All in all it should take a novice (who has some experience of sysadmin, can deal with DNS records, firewall, etc) a few hours to setup to their taste... Or you could go with Snikket, a XMPP distribution, to have everything pre-configured in a docker container.
> XMPP clients on iOS were unusable
Sorry I don't know about iOS mostly because my acquaintances can't afford Apple devices and/or are not interested in a walled garden where a private company owns all your computations. Though i heard similar stories as yours, but there is progress with Siskin, with some development (eg. OMEMO groupchats) being funded by the Snikket project.
> notifications sometimes don't work
This may have to do with your OS settings. I don't know how iOS handles low power mode but i know for sure some Android distros restrict network queries (apart from the privileged, centralized push notifications service) and there's settings to uncheck for that.
> in a business situation
In a business situation you might find the resources to implement the features you need or pay someone to do it. I understand it may not be the answer you expect, but that's how free-software ecosystems move forward. In this regard, XMPP is not named "eXtensible" without reason.
> it needs to work well enough across iOS/Android/browser to not drive people away
Sure. I think that's the goal for everyone. If there's something that doesn't "work well enough" then it's a bug and should be reported then fixed.
When we did our testing we went through all the iOS settings and more than one user was testing on iOS. It was a client problem, not a settings problem.
Everything here sounds to me like "with a year or two of improvements, non-technical users might not run away screaming". I would love to use a federated chat protocol, but the reality is that XMPP isn't in the same league as other chat programs right now from a feature perspective, ease of installation, client availability, or user friendliness standpoint.
My company tried it, hard, for about 3 weeks. I paid something like $2000 in consultant and employee time to do that test. I was willing to deal with it because it was literally the only option in our case (we needed to avoid google push notifications). Once we realized we could make Zulip work by routing push notifications through a separate service we switched and almost everything about Zulip works smoother and with more useful features.

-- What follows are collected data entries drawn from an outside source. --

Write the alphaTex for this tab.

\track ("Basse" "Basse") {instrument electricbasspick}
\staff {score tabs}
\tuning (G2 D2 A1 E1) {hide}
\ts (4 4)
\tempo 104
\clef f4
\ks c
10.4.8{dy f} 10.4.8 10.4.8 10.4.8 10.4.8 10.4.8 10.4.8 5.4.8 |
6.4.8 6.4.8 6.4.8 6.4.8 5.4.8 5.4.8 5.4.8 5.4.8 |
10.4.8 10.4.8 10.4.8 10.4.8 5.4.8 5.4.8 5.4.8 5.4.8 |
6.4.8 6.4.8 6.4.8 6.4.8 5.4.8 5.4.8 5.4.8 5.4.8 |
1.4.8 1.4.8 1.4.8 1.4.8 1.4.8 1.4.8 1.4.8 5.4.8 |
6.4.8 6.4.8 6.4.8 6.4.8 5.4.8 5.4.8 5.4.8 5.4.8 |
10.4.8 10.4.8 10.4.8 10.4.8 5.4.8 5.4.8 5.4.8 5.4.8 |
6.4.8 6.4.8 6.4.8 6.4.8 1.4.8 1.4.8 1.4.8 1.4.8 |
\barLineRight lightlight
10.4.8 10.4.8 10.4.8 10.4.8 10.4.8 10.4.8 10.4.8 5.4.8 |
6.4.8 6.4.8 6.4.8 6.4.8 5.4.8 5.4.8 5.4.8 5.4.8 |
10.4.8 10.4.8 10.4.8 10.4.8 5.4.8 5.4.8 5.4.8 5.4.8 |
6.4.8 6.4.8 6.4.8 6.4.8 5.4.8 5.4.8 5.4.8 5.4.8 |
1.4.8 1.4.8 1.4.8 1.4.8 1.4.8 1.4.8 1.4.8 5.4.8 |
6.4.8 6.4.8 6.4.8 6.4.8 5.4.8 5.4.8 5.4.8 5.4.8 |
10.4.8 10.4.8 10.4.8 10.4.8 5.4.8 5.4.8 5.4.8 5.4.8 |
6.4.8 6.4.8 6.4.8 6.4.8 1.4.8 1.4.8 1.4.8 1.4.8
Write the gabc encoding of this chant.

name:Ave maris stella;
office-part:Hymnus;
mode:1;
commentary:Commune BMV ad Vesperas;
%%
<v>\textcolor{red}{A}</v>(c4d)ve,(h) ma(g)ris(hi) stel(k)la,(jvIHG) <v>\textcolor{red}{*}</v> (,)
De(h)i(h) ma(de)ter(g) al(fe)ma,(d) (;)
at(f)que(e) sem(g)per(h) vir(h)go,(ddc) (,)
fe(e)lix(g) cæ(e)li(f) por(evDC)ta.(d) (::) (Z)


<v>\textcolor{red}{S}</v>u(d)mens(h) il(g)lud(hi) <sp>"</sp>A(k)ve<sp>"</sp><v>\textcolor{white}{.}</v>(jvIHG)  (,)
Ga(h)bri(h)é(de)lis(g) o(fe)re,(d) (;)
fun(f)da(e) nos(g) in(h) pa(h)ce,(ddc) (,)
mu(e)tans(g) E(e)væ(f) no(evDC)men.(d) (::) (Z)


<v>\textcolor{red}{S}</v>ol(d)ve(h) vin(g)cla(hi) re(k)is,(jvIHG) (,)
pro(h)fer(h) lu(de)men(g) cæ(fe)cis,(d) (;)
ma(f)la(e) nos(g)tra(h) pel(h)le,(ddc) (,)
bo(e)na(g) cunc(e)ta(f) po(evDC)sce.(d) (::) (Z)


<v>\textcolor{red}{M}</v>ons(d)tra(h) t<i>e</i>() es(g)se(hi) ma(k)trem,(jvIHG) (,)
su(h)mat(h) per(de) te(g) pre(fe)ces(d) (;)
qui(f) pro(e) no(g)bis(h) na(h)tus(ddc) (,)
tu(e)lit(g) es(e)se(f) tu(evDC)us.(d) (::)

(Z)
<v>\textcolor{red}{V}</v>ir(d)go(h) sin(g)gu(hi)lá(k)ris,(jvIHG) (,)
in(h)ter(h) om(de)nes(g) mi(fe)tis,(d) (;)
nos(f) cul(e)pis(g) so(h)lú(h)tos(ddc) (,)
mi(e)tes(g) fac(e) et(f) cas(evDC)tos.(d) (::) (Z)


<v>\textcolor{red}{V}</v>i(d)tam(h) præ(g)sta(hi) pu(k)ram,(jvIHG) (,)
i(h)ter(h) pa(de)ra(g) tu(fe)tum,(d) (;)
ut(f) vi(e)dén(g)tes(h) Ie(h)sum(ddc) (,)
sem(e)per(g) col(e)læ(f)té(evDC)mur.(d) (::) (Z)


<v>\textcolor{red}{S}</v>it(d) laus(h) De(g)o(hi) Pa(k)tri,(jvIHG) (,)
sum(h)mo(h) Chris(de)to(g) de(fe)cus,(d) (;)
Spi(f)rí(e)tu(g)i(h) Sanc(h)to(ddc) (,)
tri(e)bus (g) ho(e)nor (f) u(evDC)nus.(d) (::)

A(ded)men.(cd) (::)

None of these replies are convincing me that XMPP would work any better if I just knew more about how to install it right, etc. Again, I would love to use an open, federated chat protocol, but XMPP isn't useful right now in the ways I need it to be.
It's 2021, but people are still communicating online... so plenty? :)
XMPP is a great choice anywhere you want interoperable real-time communication between systems (either for person-to-person or machine-to-machine messaging). There are of course other choices as well these days, but all have trade-offs.
I believe it's the only major protocol that doesn't rely on google services for push notifications on Android and also has clients available in the app store on iOS.
So if you want to, for example, chat with people in China and avoid WeChat it's a pretty solid choice. Or if you just want to avoid google services.
That said, the clients available on iOS are lacking features you would really need in a business context. Conversations on Android is pretty good out of the box.
Believe it or not some of us still run private XMPP services so that we can communicate with our contacts in a private and secure manner....and it still just works.
How crazy is that?
For others wondering what XMPP is, here's a thing: https://xmpp.org/about/technology-overview.html
> XMPP is the Extensible Messaging and Presence Protocol, a set of open technologies for instant messaging, presence, multi-party chat, voice and video calls, collaboration, lightweight middleware, content syndication, and generalized routing of XML data.
Click the link above for more detailed info
I haven't tried jackal yet. Has anyone here tried it? Could you compare your experiences with other XMPP server software?